Thursday, December 13, 2007

Norbert Zongo affair: How many times must we write this story?

How many years can people commemorate the same death? How many years can calls for justice go out regarding the same murders? In the case of assassinated Burkinabé journalist Norbert Zongo, the number is at least eight.

Today marks the ninth.

It was nine years ago today that Norbert Zongo and three others – a chauffer, his brother and the man who ran his ranch – left a bar outside the village of Sapouy, Burkina Faso and were never seen alive again. Not more than a few miles from that bar, unknown perpetrators shot three passengers at close range, then doused the car with gas and immolated the entire scene. The chauffeur had fled the car, but he was quickly cut down by bullets. His body, also, was burned.

The fire’s heat was so intense that it charred a nearby tree on the side of the road. The tree never died, and became a mini memorial for people to leave flowers and other objects in remembrance of the crusading journalist, much to the consternation of the local gendarmes. Finally, the tree was removed a few years ago to make room for the new asphalt roadway going through the village.

The Zongo Case
Zongo spent much of the last year of his life investigating the death of David Ouedraogo, the personal chauffer for François Compaore, the brother of Burkina Faso’s president. Ouedraogo was secretly held at a base for the Presidential Guard, tortured and eventually killed for allegedly stealing money from his employer.
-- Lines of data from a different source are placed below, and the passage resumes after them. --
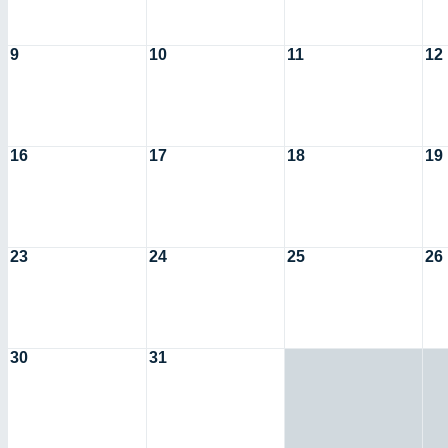
9
10
11
12
16
17
18
19
23
24
25
26
30
31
Zongo had long decried the fact that no one had bothered to question François Compaore, nor members of the Presidential Guard, regarding the extra-judicial murder of Ouedraogo. Zongo’s dogged pursuit of the Ouedraogo case brought on a series of death threats and a bout of food poisoning, just weeks before the Sunday in December when he was gunned down.
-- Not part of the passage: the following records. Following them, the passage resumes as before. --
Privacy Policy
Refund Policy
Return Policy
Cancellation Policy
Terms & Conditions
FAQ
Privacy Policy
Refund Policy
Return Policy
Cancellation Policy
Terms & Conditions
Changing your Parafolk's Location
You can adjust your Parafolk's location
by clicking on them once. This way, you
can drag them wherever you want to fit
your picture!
Soon after word spread of the Zongo murders the country erupted in protest. The government of Blaise Compaore, fresh off of an 87 percent presidential election victory in a mostly boycotted contest, created an independent commission to investigate the deaths. Soon afterwards, six leading suspects were named.

From Reporters Without Borders:

Sgt. Marcel Kafando and two other presidential guard members were convicted in August 2000 of kidnapping Ouédraogo and torturing him to death. In February 2001, the public prosecutor went on to charge Kafando with murder and arson in connection Zongo’s death. But despite the gravity of the charges, Kafando was allowed to continue living at his home in Ouagadougou all these years.

Investigating judge Wenceslas Ilboudo finally ruled on 19 July 2006 that the investigation against “Marcel Kafando and any other unidentified person” for the murder of Zongo should be abandoned on the grounds that a prosecution witness had withdrawn a statement he had made eight years before. The ruling was confirmed on appeal, meaning that no further attempt would be made to find out who murdered Zongo.

At that stage, the investigation could only be reopened if “new evidence” was produced. This is what Reporters Without Borders did on 20 October 2006, when it gave the Burkina Faso state prosecutor a copy of the original draft of the CEI’s report, before it was toned down on the insistence of two of the commission’s members, who represented the government.

Passages about the contradictions in François Compaoré’s statement and the attempts by businessman Oumarou Kanazoé to silence Zongo prior to his murder were completely eliminated from the final version of the report. The conclusions of the original report were also much more positive and detailed, and much more specific when identifying the “six leading suspects,” all members of the presidential guard.

The Compaore Case
After all these roadblocks, local and international organizations continue hunting down leads in the case. Reporters Without Borders’s October 2006 dossier was published in a local independent paper L’Evenement, along with an editorial criticizing the judge for closing the case and a third story investigating the role of Francois Compaore. The cover of the newspaper, a tabloid, had a photo of François Compoare under a headline that began: “So it’s him, François Compoare?”

Compaore filed a libel suit a few weeks later, and in January the trial began. The judge soon ordered that publisher Germain Bitiou Nam and editor Newton Ahmed Barry guilty of libel. Each received two month suspended sentences and ordered to pay a 300,000 CFA fine (about $650).

The People’s Case
In a country with a haunted past of political assassinations, government-induced fear and public paranoia, the idea of asking pardon is very important. Burkina Faso – and the Compaore regime – has moved on in so many ways since the killings of nine years ago. People breathe easier; the press is freer; Civil society grows. Yet this black spot of the past continues to rear its ugly head every December 13.

A few years ago, François Compaore, apparently still one of the president’s most trusted advisors, gave a series of interviews relating his growing spirituality and the place God plays in his life. Most people thought he was laying ground for a public mea culpa.

It has never come. At least not in public, it hasn’t. And those were the days before the libel lawsuit. Since then, he’s appeared much more recalcitrant about the case.

But back then, people were ready for an apology, a forgiving and the chance to wipe the slate clean. Burkinabé, like many other Africans, remain very clear eyed regarding the parallel justice system governing people from such a high stratosphere.

The people I speak to claim something needs to give so the country can move beyond this. Those responsible – for the killings, for obstructing justice, for threatening journalists – understand what needs to happen. Today, the streets of downtown Ouagadougou will be once again full of people with their signs and cries for justice. It’s the ninth time they’ve done this. But silence is the only response they will get.

After nine years, isn’t it time? The ball is in their court.